De passage dans la région pour une tournée de consultation, le président de la Commission jeunesse du PLQ, Julien Gagnon, indique que la proposition de l'Outaouais devrait faire son chemin lors du congrès.
« On peut se poser la question est-ce que la tradition de la période de questions est toujours adaptée à la situation actuelle, dit-il. C'est clair que le format actuel permet plus une joute partisane que des réponses constructives dans laquelle le citoyen va trouver son compte. »
La réforme de la période de questions n'est pas le seul élément auquel s'attaqueront les jeunes libéraux lors de ce week-end. Le cynisme au sens large est dans la mire de la commission.

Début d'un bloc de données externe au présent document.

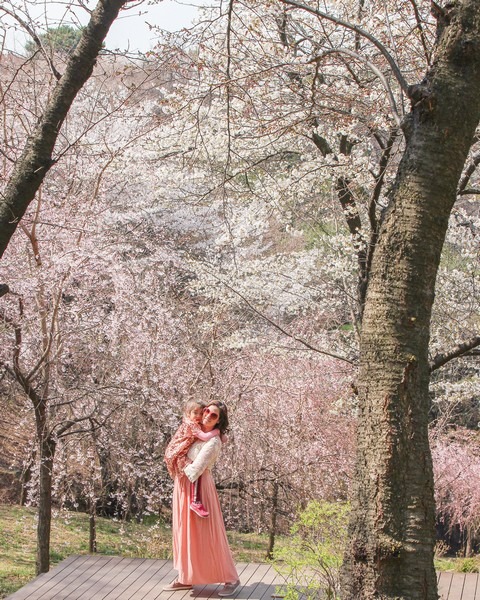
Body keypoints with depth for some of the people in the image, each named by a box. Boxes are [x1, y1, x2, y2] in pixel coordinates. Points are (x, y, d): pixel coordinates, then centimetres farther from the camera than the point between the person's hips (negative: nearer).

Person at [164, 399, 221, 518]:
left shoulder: (189, 424, 13)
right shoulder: (191, 425, -17)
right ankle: (195, 501, -36)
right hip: (177, 456, -11)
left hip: (176, 456, 11)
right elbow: (205, 437, -28)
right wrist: (217, 431, -11)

« C'est un cercle vicieux et l'ensemble des acteurs de la classe politique ont leur rôle à jouer, explique M. Gagnon.
« Le cynisme découle d'une distance entre le citoyen et le pouvoir et la perte de confiance sur la capacité de pouvoir changer les choses avec la politique, explique le président. Il faut trouver des méthodes modernes pour guérir notre démocratie et sortir du cercle vicieux qu'est le cynisme. »
Les médias
Le bouleversement qui touche toutes les entreprises médiatiques sera aussi au coeur des discussions lors du congrès. Selon les jeunes libéraux, la vitesse à laquelle l'information circule en 2010 entraîne une concurrence entre les différents médias qui menace de favoriser la quantité face à la qualité et le sensationnel au détriment du factuel. Les difficultés financières que vivent les grands médias en obligent plusieurs, disent-ils, à faire des choix de couverture qui mènent à l'escalade du marasme populaire face à la classe politique.
Les jeunes libéraux souhaitent se questionner sur la pertinence de protéger le titre de journaliste et d'étudier comment il serait possible de mieux définir la responsabilité des médias envers le public.
Il sera aussi question de modifier la Loi antiscab qui, selon la Commission jeunesse du PLQ n'est pas adaptée à la réalité des médias en 2010.
« Pourquoi ce secteur économique serait-il moins bien protégé que les autres », demande le président.